The Transparent Oracle
By Emily Carding
Published by Schiffer Publishing
Ever since Emily Carding came out with her Transparent Tarot I’ve wondered what it would be like to work with layers of card images. I’m happy to give this deck from Schiffer Publishing a look. This deck is from 2010 so some of you may have it in your collection already.
In the boxed set you get a guidebook, the transparent round cards and a white cloth to lay your cards on. Using a light colored surface seems to be the way to get the most from the cards. I have “heard” that this deck is a way to connect to the elementals-of which I don’t have much experience.
Emily Carding is a self-taught artist and author, as well as a Priestess, lyricist, actor, singer, and mother. Her inspiration comes from vibrant mythology in all cultures and reality in magic and the Otherworld. She is the author of The Transparent Tarot.

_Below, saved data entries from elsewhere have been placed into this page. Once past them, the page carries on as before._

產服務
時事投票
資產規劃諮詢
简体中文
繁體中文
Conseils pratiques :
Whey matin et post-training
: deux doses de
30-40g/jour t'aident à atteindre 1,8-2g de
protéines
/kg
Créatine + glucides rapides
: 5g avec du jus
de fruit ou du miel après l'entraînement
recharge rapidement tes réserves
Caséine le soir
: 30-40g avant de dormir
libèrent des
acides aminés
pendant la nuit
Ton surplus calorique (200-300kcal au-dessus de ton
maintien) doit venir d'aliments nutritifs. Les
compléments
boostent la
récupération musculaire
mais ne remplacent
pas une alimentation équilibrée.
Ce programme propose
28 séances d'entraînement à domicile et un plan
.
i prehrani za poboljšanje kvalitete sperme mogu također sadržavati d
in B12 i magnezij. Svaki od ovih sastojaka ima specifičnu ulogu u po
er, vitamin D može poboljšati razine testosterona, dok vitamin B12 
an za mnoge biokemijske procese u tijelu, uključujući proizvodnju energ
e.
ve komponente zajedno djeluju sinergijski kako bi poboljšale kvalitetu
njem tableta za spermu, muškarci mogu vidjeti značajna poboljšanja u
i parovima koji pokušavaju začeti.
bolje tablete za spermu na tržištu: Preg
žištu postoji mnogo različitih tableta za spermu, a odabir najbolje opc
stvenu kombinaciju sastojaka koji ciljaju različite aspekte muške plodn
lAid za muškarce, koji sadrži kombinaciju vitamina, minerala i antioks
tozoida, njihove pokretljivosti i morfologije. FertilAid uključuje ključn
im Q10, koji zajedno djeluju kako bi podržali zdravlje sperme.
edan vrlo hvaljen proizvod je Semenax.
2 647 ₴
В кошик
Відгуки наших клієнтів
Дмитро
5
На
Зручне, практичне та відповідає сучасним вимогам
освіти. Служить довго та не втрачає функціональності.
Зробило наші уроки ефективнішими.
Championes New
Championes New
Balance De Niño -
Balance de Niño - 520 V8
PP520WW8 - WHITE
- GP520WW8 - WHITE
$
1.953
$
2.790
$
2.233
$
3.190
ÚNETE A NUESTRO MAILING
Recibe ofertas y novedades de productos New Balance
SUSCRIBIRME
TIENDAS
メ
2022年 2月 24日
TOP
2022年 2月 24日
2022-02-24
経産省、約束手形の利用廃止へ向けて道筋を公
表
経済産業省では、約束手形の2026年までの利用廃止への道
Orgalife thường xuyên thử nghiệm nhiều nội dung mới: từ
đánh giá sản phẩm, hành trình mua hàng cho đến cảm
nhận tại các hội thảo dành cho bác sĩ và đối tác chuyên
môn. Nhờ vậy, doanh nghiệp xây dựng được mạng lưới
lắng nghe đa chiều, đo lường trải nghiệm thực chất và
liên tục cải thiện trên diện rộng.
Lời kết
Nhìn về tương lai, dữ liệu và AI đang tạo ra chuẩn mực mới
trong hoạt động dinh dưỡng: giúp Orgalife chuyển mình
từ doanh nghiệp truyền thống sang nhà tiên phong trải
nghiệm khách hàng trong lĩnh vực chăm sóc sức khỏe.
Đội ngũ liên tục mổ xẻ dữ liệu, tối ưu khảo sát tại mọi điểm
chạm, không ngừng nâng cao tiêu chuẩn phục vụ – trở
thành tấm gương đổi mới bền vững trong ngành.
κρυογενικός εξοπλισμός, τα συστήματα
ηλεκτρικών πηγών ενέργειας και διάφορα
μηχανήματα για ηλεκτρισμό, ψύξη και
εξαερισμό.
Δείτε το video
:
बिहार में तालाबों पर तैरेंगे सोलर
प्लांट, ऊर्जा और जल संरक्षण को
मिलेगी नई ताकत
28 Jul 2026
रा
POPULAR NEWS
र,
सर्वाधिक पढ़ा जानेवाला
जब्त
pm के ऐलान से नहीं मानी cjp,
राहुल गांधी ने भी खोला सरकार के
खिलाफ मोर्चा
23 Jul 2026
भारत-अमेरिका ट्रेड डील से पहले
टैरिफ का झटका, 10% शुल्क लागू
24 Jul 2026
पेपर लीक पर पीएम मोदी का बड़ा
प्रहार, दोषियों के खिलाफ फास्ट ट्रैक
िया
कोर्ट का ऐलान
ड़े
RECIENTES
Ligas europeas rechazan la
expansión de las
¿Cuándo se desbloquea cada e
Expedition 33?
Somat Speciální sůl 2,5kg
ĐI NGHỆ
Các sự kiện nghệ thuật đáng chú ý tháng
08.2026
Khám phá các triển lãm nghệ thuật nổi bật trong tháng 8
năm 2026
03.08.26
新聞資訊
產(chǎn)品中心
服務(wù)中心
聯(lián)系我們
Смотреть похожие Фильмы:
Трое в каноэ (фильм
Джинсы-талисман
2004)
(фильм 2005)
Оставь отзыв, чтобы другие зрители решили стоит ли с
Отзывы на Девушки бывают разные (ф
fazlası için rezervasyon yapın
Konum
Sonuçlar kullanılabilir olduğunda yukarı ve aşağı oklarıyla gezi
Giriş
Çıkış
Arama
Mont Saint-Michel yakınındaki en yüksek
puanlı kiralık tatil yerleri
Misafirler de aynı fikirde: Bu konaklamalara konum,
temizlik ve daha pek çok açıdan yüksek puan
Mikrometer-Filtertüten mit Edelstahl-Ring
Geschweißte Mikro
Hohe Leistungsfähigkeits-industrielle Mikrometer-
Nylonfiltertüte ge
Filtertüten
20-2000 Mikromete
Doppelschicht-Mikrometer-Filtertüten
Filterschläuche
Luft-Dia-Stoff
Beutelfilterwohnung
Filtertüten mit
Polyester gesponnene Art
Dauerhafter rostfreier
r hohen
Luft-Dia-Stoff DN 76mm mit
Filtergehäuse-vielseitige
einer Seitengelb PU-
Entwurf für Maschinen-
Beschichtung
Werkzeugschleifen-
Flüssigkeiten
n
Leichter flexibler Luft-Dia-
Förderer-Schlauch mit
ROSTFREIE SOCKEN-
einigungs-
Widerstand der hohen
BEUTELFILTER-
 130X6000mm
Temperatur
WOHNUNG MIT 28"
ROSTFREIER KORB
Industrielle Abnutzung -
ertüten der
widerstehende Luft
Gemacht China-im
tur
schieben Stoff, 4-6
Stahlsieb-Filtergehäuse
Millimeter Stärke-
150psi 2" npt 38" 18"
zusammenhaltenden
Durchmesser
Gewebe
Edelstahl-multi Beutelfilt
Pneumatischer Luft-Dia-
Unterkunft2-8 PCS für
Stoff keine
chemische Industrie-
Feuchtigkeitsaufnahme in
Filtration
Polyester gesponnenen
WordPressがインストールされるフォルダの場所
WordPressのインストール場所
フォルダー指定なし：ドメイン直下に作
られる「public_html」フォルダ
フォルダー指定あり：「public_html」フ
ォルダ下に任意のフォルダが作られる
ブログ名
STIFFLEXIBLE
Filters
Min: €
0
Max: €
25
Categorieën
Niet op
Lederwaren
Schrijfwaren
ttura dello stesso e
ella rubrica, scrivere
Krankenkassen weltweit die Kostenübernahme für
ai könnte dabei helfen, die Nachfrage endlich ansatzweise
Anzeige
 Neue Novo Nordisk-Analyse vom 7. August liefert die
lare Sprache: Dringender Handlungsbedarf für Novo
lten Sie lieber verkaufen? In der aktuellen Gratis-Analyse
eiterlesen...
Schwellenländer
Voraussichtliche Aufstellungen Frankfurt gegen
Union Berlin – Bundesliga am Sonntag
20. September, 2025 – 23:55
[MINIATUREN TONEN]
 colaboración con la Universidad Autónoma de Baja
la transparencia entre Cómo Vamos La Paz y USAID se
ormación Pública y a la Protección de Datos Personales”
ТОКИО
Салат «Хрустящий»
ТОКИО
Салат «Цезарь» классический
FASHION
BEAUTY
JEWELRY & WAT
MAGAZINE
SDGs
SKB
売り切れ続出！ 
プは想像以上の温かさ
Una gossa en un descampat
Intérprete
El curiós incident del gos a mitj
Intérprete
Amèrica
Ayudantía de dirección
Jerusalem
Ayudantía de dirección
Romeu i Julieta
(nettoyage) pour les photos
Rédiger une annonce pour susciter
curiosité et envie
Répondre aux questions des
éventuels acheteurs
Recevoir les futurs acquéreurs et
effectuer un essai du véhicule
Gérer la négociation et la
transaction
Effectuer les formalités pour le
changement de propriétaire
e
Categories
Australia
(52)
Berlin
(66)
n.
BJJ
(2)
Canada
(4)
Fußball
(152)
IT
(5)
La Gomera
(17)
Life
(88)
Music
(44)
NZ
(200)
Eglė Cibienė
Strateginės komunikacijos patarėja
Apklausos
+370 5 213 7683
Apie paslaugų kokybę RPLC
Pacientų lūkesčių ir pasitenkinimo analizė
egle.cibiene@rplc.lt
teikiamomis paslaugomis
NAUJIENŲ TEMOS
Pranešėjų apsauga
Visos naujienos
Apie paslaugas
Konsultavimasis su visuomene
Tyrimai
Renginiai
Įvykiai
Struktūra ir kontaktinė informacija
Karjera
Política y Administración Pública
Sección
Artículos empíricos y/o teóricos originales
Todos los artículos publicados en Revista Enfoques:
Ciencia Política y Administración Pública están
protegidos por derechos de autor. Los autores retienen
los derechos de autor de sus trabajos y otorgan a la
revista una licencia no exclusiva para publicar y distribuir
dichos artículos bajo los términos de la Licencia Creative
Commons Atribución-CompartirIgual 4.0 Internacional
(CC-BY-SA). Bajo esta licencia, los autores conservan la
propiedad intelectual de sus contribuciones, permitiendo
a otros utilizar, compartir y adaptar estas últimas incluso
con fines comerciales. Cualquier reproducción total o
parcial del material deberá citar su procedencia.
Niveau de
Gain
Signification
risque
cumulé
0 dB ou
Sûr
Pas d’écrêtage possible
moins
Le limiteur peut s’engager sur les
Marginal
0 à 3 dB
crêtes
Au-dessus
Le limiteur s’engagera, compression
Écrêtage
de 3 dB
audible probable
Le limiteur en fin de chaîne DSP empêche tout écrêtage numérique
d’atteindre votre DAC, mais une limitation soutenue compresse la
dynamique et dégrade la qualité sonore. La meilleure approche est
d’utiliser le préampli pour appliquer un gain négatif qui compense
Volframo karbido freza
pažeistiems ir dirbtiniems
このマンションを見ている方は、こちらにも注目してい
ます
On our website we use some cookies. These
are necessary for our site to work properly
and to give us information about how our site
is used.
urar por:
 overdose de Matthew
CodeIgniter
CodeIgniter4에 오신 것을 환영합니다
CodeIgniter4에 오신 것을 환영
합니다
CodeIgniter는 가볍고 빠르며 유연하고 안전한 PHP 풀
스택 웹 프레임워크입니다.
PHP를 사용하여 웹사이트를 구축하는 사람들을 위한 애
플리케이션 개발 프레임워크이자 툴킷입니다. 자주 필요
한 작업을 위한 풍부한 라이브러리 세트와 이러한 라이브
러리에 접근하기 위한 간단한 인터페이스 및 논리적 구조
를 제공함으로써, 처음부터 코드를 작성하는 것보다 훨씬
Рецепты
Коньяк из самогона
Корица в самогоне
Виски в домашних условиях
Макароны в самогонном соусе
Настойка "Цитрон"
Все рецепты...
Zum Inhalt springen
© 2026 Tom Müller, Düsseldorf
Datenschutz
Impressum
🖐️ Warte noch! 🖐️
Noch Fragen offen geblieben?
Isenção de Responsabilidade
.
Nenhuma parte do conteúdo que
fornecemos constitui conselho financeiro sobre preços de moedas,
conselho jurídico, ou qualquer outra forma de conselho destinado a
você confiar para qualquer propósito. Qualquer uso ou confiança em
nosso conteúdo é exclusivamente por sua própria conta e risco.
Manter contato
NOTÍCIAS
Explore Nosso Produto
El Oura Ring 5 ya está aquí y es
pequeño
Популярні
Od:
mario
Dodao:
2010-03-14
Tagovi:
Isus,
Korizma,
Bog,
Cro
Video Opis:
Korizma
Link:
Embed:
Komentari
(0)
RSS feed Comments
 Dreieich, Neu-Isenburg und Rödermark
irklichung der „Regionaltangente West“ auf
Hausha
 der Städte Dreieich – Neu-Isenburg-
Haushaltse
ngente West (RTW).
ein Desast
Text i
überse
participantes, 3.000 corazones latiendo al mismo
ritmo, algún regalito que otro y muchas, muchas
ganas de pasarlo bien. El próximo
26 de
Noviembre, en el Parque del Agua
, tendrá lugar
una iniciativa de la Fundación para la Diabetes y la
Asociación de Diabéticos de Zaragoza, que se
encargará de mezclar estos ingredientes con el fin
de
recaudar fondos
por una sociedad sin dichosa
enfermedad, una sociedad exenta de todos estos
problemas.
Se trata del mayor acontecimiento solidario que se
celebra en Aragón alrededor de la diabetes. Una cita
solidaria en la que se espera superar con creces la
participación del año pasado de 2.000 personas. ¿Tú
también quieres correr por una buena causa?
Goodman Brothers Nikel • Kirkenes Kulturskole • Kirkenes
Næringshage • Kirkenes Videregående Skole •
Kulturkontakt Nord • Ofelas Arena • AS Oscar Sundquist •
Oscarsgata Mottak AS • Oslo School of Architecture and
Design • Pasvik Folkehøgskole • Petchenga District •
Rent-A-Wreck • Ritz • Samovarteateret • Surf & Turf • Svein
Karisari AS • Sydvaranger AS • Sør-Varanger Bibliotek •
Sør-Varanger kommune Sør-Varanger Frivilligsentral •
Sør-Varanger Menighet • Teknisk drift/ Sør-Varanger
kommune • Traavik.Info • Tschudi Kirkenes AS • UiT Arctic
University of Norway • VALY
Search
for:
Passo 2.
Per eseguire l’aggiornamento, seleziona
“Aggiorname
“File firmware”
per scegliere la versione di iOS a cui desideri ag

The 70 cards are made of transparent plastic and there seems to be a bit of an oily film on them that makes them look a bit cloudy. Wiping these down is going to take a minute. The white cotton reading cloth is folded in the box and I pressed it flat to minimize the distraction of the fold marks. For the review of this deck I started with the guidebook first. That’s right, before I looked at the cards I wanted to get a sense of what I should expect and how I might best work with this oracle.
The guidebook is divided by chapters.
Chapter One: What is the Transparent Oracle?
Chapter Two: Card Meanings
Chapter Three Using the Cards
Chapter Four: Overlays (Spreads)
The deck is inspired by the Seven Directions: North, South, East, West, Above, Below and Within. These concepts are explained in detail in the card descriptions.
The Care of the Cards section offers tips on reading and caring for the cards as well as a suggestion to try reading on a light box to make the cards really come alive-makes me wish I had a light box! There is mention in the guidebook of the oily feel of the cards and Emily recommends wiping them with a damp cloth or you can wash them in soap and water-just make sure to dry them completely.
As I glance at card meanings I’m realizing this is really a whole new set of symbols that I’m not used to working with. The card meanings are set up in the guidebook with East first, then South, then West, then North, then Above, then Below and finally Within. There’s a small section to take notes at the end of each of the directions. The guidebook gives you keywords and then the extended meaning of each card. The guidebook suggests using three cards to begin learning to read with. There are tips on how to form your question while shuffling. Although there are guidelines provided in the guidebook, ultimately each of us will need to find our own unique way of reading these cards. I don’t think there is a right or wrong way when it comes to divination.
It took me some time to get all of the cards unstuck and wiped down. There’s a bit of an oily residue on each card. My next challenge was how to shuffle round cards; I ended up placing all of the cards on a card table and mixing them about. This truly is a whole different way of doing things. I get the feeling that these cards really do offer a look beyond the ordinary and by spending time with this system and learning to interpret the symbols we could have infinite views into understanding the relationship between this world and “other” worlds. It’s fascinating for sure.
I would love to see some videos on YouTube of people working with this deck-so far I haven’t found any. Let’s take a look at some of the symbols and meanings that this deck uses.
“East: EAST is the direction of the dawn, of new beginnings and fresh ideas, hence that is where the deck begins. This direction corresponds with the element of Air, and this with knowledge, intellectual matters and thoughts.”
- Weather: Wind
- Element: Air
- Time of Day: Dawn
- Landscape: Mountains
- Guide: Butterfly
- Guide: Blackbird
- Guide: Eagle
- Guide: Wren
- Elemental: Sylph
Each of the Seven Directions: North, South, East, West, Above, Below and Within are laid out in the book in this same way. This review has proved tricky to get any good images to go along with it…transparent and shiny surfaces with symbols don’t always translate well in a photo. I’ve done my best to capture the essence of how a layout could look.
I would say if you like the challenge of learning a new system of reading this deck is for you. It’s unique and it definitely has much to offer as a way to get deep meaning.
Review by Mary Nale
NOTE: The images make the cards appear to be yellowish-they are not yellow at all but, truly clear and transparent.